The result was a presentation that revises assumptions about chinoiserie with the aid of key works by contemporary Asian and Asian American women artists that interrogate the immutable past. LA artist Patty Chang created a newly commissioned work that recalls the unseen labor revealed by the Atlanta spa shootings: a full-size massage table made of raw, unglazed porcelain punctured by holes. After the exhibition closes, it will be sunk in the Pacific Ocean as a deposit for growing coral, part of Chang’s ongoing work with oceans and the environment.

Chang says she was compelled to participate after seeing one of the most fascinating objects in the show: a flower pyramid from around 1695 owned by the porcelain-mad Queen Mary II. On each of the nine levels that ascend to a bust of presumably the queen, a small head sits on every corner with a mouth agape for the insertion of a single flower. “My question was: When you’re the queen and putting a flower into the mouth of this head, are they looking at you?” She regards the piece, which stands nearly as tall as the artist, as “perverse and cruel.”
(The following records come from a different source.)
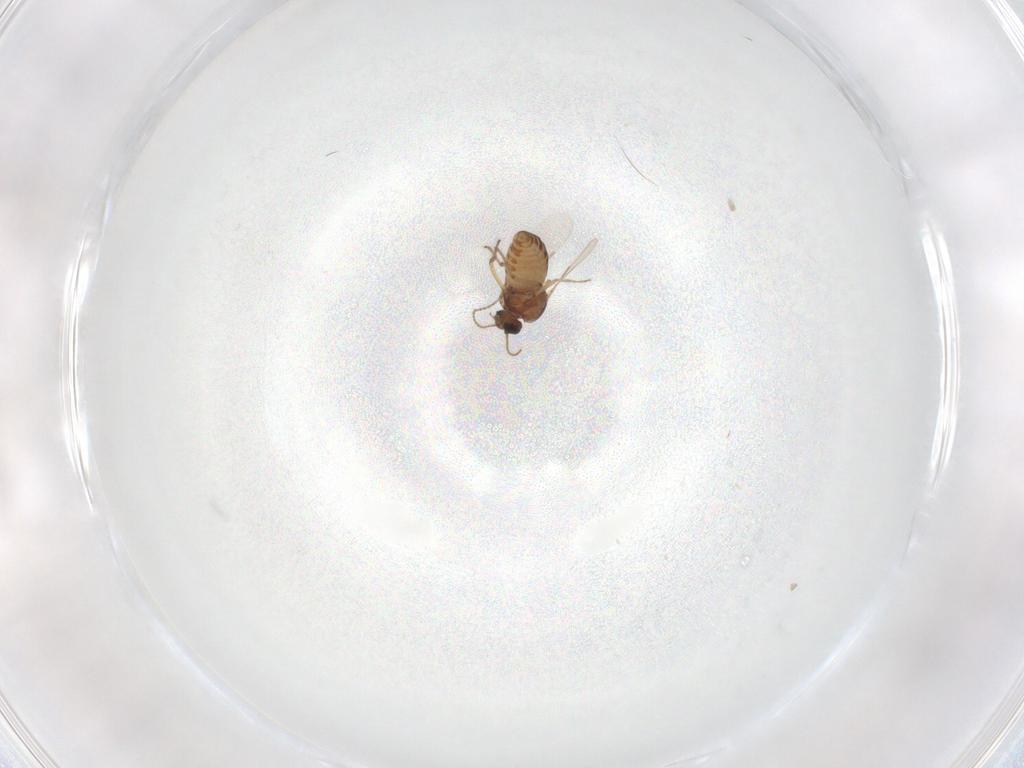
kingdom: Animalia
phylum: Arthropoda
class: Insecta
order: Diptera
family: Ceratopogonidae
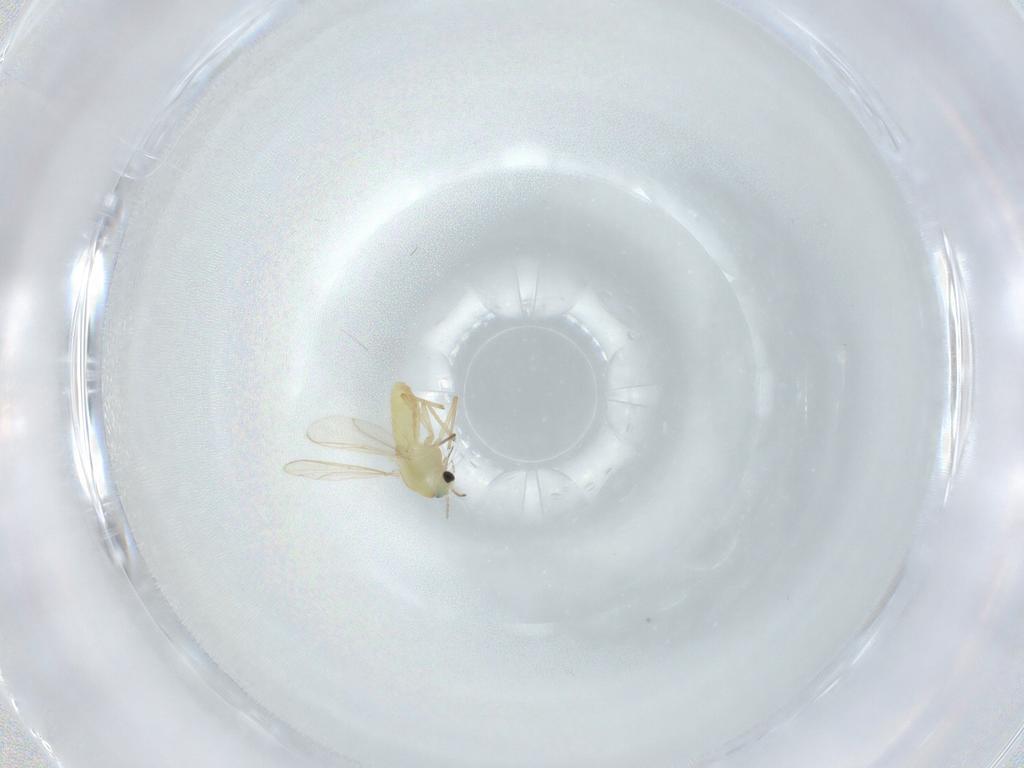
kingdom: Animalia
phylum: Arthropoda
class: Insecta
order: Diptera
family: Chironomidae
Beholding her own towering Translated Vase works in the center atrium, Seoul-based artist Yeesookyung—who has made odd, magical objects throughout her three-decade career—felt a different connection to the historical pieces. She admitted that this was her first encounter with many of the European ceramics on view but nevertheless felt a deep kinship between them and her work that she compared to reincarnation. “It’s like finding a missing mother,” she says, “like it’s in my blood.”
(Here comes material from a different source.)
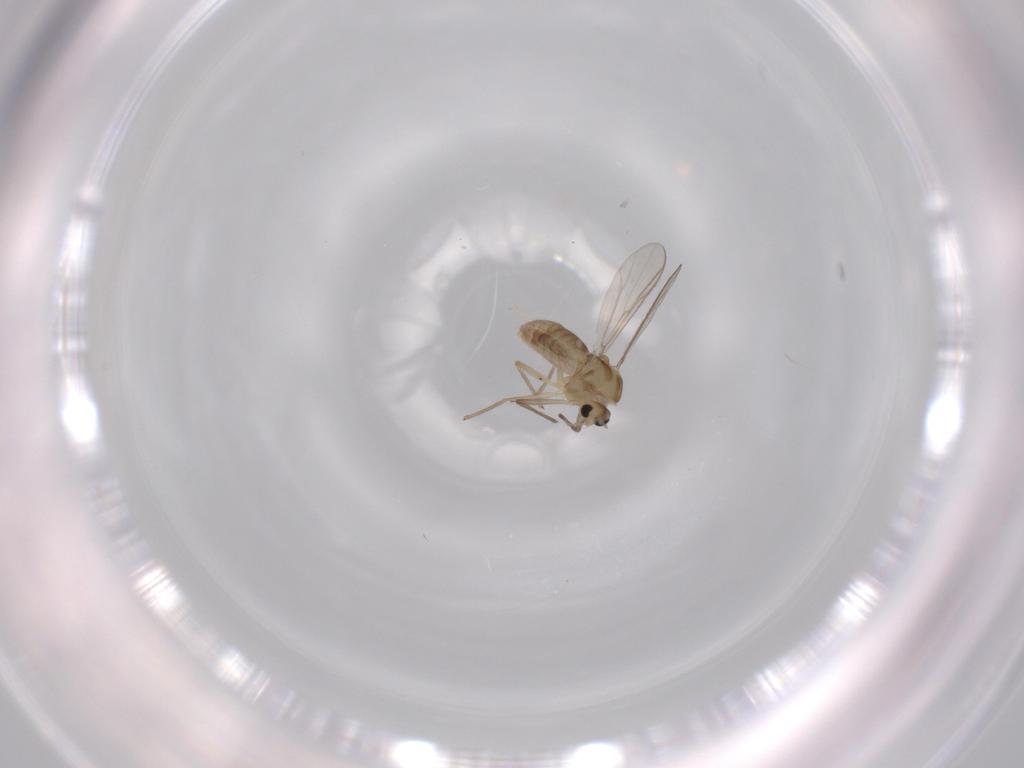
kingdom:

The contemporary works bring to the surface overlooked parts of porcelain’s history. The term monstrous from the show’s title, for example, was applied by 18th-century critics who derided chinoiserie as unnatural. It finds resonance with Lee Bul’s Monster: Black from 2011, a tentacled sequin sculpture that commands one of the show’s five galleries. When it emerged from its crate, Moon says, she screamed. “The energy coming off of it was unbelievable,” the curator recalls. “By bringing Lee Bul’s monster piece into dialogue with these 18th-century works, you suddenly realize that language was already living in those historical pieces. We just chose not to see it.”